Type "show copying" and "show warranty" for details.
This GDB was configured as "arm-openwrt-linux".
Type "show configuration" for configuration details.
For bug reporting instructions, please see:
<https://www.gnu.org/software/gdb/bugs/>.
Find the GDB manual and other documentation resources online at:
<http://www.gnu.org/software/gdb/documentation/>.
For help, type "help".
Type "apropos word" to search for commands related to "word"...
Reading symbols from netifd...
(No debugging symbols found in netifd)
[New LWP 1984]
Core was generated by `/sbin/netifd'.
Program terminated with signal SIGSEGV, Segmentation fault.
#0 0x00021680 in ?? ()
(gdb) bt
#0 0x00021680 in ?? ()
#1 0x0002934c in ?? ()
Backtrace stopped: previous frame identical to this frame (corrupt stack?)
(gdb)
I’ll compile a netifd with debug information to see what is going on.
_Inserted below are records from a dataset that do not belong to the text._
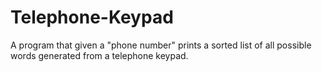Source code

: # Telephone-Keypad
A program that given a "phone number" prints a sorted list of all possible words generated from a telephone keypad.
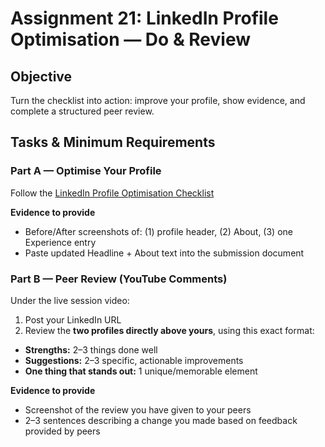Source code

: # Assignment 21: LinkedIn Profile Optimisation — Do & Review

## Objective

Turn the checklist into action: improve your profile, show evidence, and complete a structured peer review.

## Tasks & Minimum Requirements

### Part A — Optimise Your Profile

Follow the [LinkedIn Profile Optimisation Checklist](https://docs.google.com/document/d/1tfQj3ADYZdSyValF2aUAMXDvigVK3KOo/edit?usp=sharing&ouid=116392069164003812186&rtpof=true&sd=true)

**Evidence to provide**

* Before/After screenshots of: (1) profile header, (2) About, (3) one Experience entry
* Paste updated Headline + About text into the submission document

### Part B — Peer Review (YouTube Comments)

Under the live session video:

1. Post your LinkedIn URL
2. Review the **two profiles directly above yours**, using this exact format:

* **Strengths:** 2–3 things done well
* **Suggestions:** 2–3 specific, actionable improvements
* **One thing that stands out:** 1 unique/memorable element

**Evidence to provide**

* Screenshot of the review you have given to your peers
* 2–3 sentences describing a change you made based on feedback provided by peers
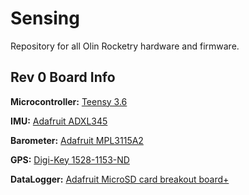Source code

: # Sensing

Repository for all Olin Rocketry hardware and firmware.

## Rev 0 Board Info
**Microcontroller:** [Teensy 3.6](https://www.pjrc.com/teensy/card9a_rev1.pdf)

**IMU:** [Adafruit ADXL345](https://www.analog.com/media/en/technical-documentation/data-sheets/ADXL345.pdf)

**Barometer:** [Adafruit MPL3115A2](https://www.adafruit.com/product/1893)

**GPS:** [Digi-Key 1528-1153-ND](https://www.digikey.com/en/products/detail/adafruit-industries-llc/746/5353613?fbclid=IwAR1ChauvkCDqRjbcs71UiFv6sAsISmPYLFTHTpNuU6t7yhCKm3buREd89cU)

**DataLogger:** [Adafruit MicroSD card breakout board+](https://www.adafruit.com/product/254)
make package/network/config/netifd/compile V=sc TARGET_OPTIMIZATION="-ggdb3 -O0" STRIP="/bin/true"
Now the backtrace is a little more helpful:
Core was generated by `/sbin/netifd'.
Program terminated with signal SIGSEGV, Segmentation fault.
#0 0x00021680 in wireless_device_hotplug_event (add=65, name=0x34322e31 <error: Cannot access memory at address 0x34322e31>)
at /home/fl/rutos-ipq40xx-rutx-gpl/build_dir/target-arm_cortex-a7+neon-vfpv4_musl_eabi/netifd-2022-01-12-5ca5e0b4/wireless.c:1571
1571 /home/fl/rutos-ipq40xx-rutx-gpl/build_dir/target-arm_cortex-a7+neon-vfpv4_musl_eabi/netifd-2022-01-12-5ca5e0b4/wireless.c: No such file or directory.
and wireless_device_hotplug_event(const char *name, …) is called with an invalid argument, here name = 0x34322e31.
The same is true for the caller : device_hotplug_event(const char *name, …)
As the stack appears to be corrupt it isn’t easy to go further except trying to infer the name of a plausible caller.
netifd_handle_dev_hotplug() seems to be a good candidate, it contains one local variable named tb which an array, manipulating it without enough precautions can corrupt the memory around it.
Next step: add traces there.
Next coredump for netifd compiled with debug information:
(gdb) bt full
#0 device_release (dep=0xa21c78)
at /home/fl/rutos-ipq40xx-rutx-gpl/build_dir/target-arm_cortex-a7+neon-vfpv4_musl_eabi/netifd-2022-01-12-5ca5e0b4/device.c:560
dev = 0x34322e31
__func__ = <error reading variable>
#1 0x00029498 in interface_flush_state (iface=0xa21bb0)
at /home/fl/rutos-ipq40xx-rutx-gpl/build_dir/target-arm_cortex-a7+neon-vfpv4_musl_eabi/netifd-2022-01-12-5ca5e0b4/interface.c:281
No locals.
#2 0x0002d394 in interface_main_dev_cb (dep=0xa21c30, ev=<optimized out>)
at /home/fl/rutos-ipq40xx-rutx-gpl/build_dir/target-arm_cortex-a7+neon-vfpv4_musl_eabi/netifd-2022-01-12-5ca5e0b4/interface.c:437
iface = 0xa21bb0
#3 0x0001f8b8 in device_broadcast_cb (ctx=<optimized out>, list=<optimized out>)
at /home/fl/rutos-ipq40xx-rutx-gpl/build_dir/target-arm_cortex-a7+neon-vfpv4_musl_eabi/netifd-2022-01-12-5ca5e0b4/device.c:485
dep = <optimized out>
ev = <optimized out>
__mptr = <optimized out>
__mptr = <optimized out>
#4 0xb6eb33fc in ?? ()
No symbol table info available.
Backtrace stopped: previous frame identical to this frame (corrupt stack?)